Abstract

Clostridium perfringens is a Gram-positive anaerobic spore-forming bacterium capable of producing four major toxins that are responsible for disease symptoms and pathogenesis in a variety of animals, humans, and poultry. The organism is the third leading cause of human foodborne bacterial disease, and C. perfringens is the presumptive etiologic agent of necrotic enteritis among chickens, which in the acute form can cause increased mortality among broiler flocks. Countries that have complied with the ban on antimicrobial growth promoters (AGP) in feeds have had increased incidences of C. perfringens-associated necrotic enteritis in poultry.

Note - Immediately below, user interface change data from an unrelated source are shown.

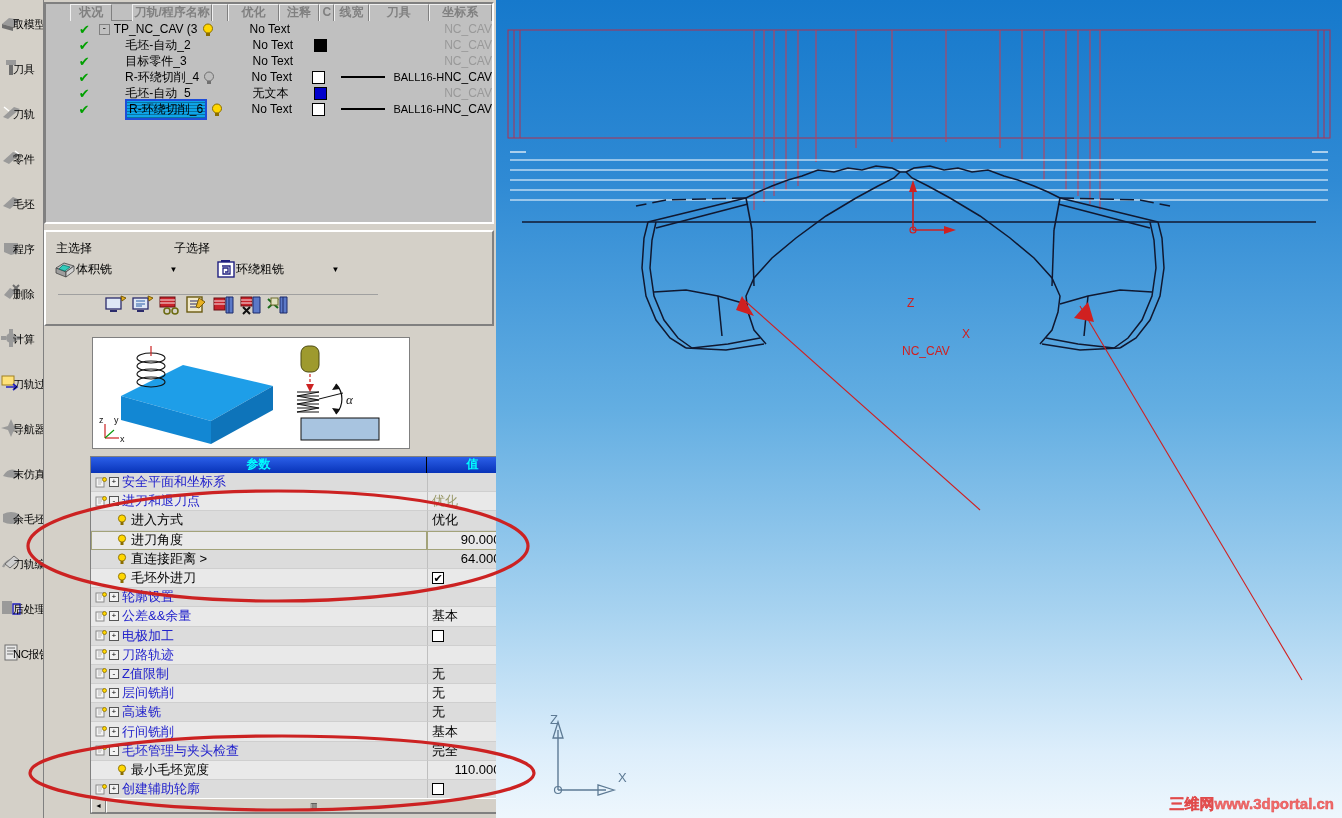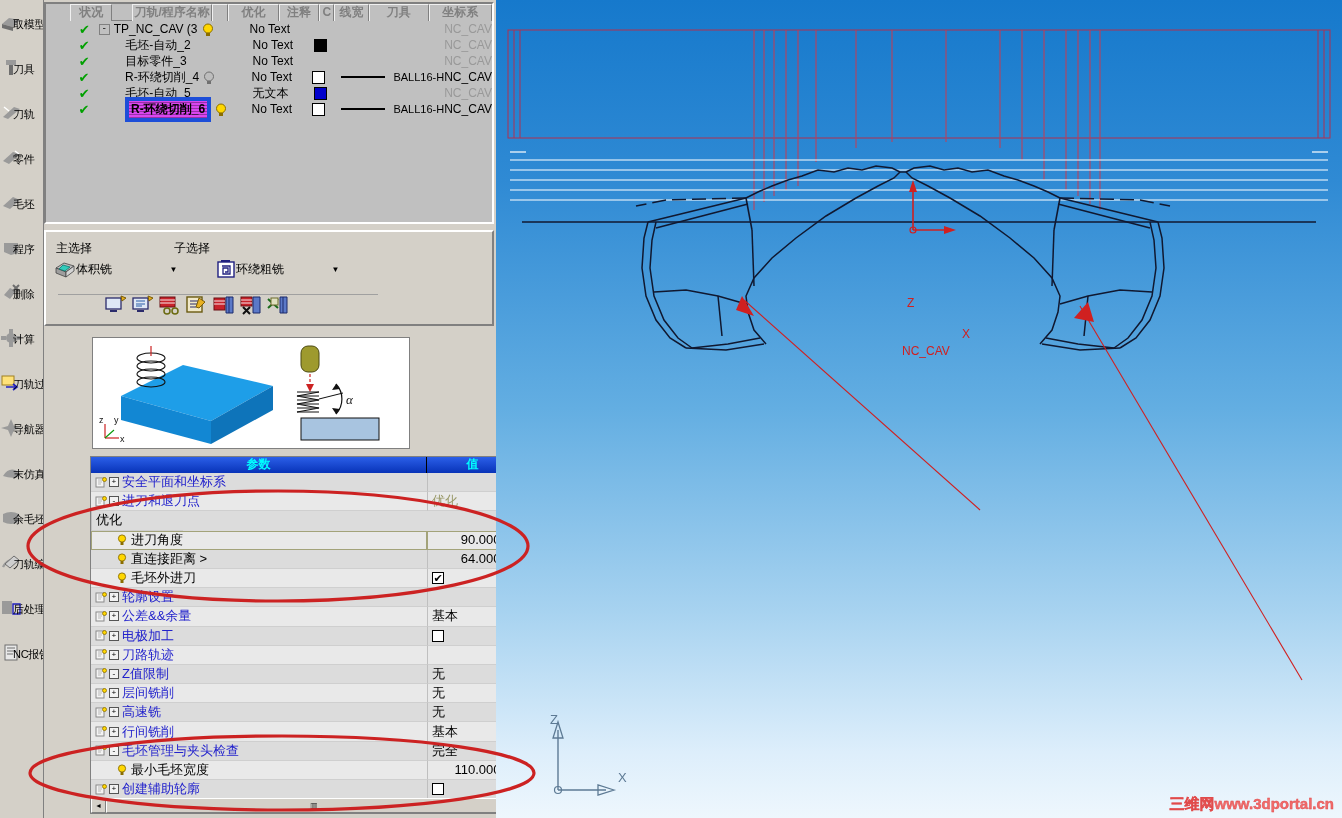--- a/index.html
+++ b/index.html
@@ -119,8 +119,8 @@
   }
   .bulbY { display:inline-block; width:11px;height:13px; margin-left:4px;}
   .sel-name {
-    background:#d946ef; border:4px solid #1d4ed8; padding:0 2px;
-    color:#000; font-weight:bold; position:relative;
+    background:#0ea5e9; border:2px solid #1d4ed8; padding:0 2px;
+    color:#000; font-weight:normal; position:relative;
   }
   .sel-name::after{
     content:""; position:absolute; left:0; top:0; right:0; bottom:0;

To address this issue, new antimicrobial agents, putative lysins from the genomes of bacteriophages, are identified. Two putative phage lysin genes (ply) from the clostridial phages phiCP39O and phiCP26F were cloned and expressed in Escherichia coli , and the resultant proteins were purified to near homogeneity. Gene and protein sequencing revealed that the predicted and chemically determined amino acid sequences of the two recombinant proteins were homologous to N-acetylmuramoyl-l-alanine amidases. The proteins were identical in the C-terminal putative cell-wall binding domain, but only 55% identical to each other in the presumptive N-terminal catalytic domain. Both recombinant lysins were capable of lysing both parental phage host strains of C. perfringens as well as other strains of the bacterium in spot and turbidity reduction assays. The observed reduction in turbidity was correlated with up to a 3 log cfu/mL reduction in viable C. perfringens on brain-heart infusion agar plates. However, other member species of the clostridia were resistant to the lytic activity by both assays.